Wearing foundation should not feel like Spackle

I recently chatted with a friend of mine discussing all the steps we women go through to make up our faces to go out at night. Honestly, when she referred to it as feeling like she was wearing Spackle, I was put off. Since when did the process of looking beautiful turn into a construction project?

As an independent beauty consultant part of my job is to educate women in healthy skin care and makeup application techniques.

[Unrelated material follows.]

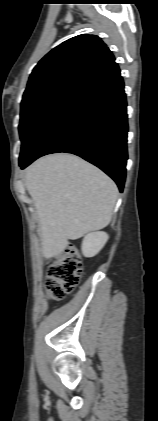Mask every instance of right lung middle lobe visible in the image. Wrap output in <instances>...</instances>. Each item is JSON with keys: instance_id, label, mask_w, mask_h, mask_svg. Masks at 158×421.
<instances>
[{"instance_id": "obj_1", "label": "right lung middle lobe", "mask_w": 158, "mask_h": 421, "mask_svg": "<svg viewBox=\"0 0 158 421\" xmlns=\"http://www.w3.org/2000/svg\"><path fill=\"white\" fill-rule=\"evenodd\" d=\"M81 85L60 82L23 96L19 124L22 143L19 163L25 161L43 128Z\"/></svg>"}]
</instances>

As it is, most women skip steps in caring for their skin: cleanse, tone, exfoliate, moisturize and protect. As a biologist, I could go on and on about the layers of skin and how it cycles. (But I won't bore you.) Feel fee to ask me more, and I'll chat with you privately on an individual basis.

To be honest, I knew these steps long before I was selling Mary Kay. I worked retail in the local mall like most kids during my college years. Fortunately, it was in one of those cute health & beauty shops. So I got to try everything! It also was great because with that discount I could buy lots of stuff cheap and play around with it at home.

I felt like an artist with a palate of beautiful colors. (The analogy works because I had just discovered makeup brushes too -- good bye foam tip applicators!) However, one friend told me years ago, you can't paint a masterpiece if you have a lousy canvas. So during the age of the "electric beach" but just before "spray tan" I started using SPF in my moisturizer and even in my foundation. I also used bronzer. (No, not the orange stuff.)

Yes, I was not a glamor gal at all. I never wore foundation, just lip gloss, one shade of eyeshadow, a little mascara and blush. That all changed when I started to really look at my face -- my pores were gross. Besides treating myself to facials occasionally -- I considered it "maintinance" -- I started a regular routine that became faster and easier with practice.

Then I learned there's a layering process: prep your skin, next use primer, concealer and then foundation. Once you have the basic face down, makeup goes on so much easier (and washes off later easier too.) The trick is keep the layers thin. Then you don't get "Spackle face." If I wanted to walk around with a windshield on my face, I'd be a car.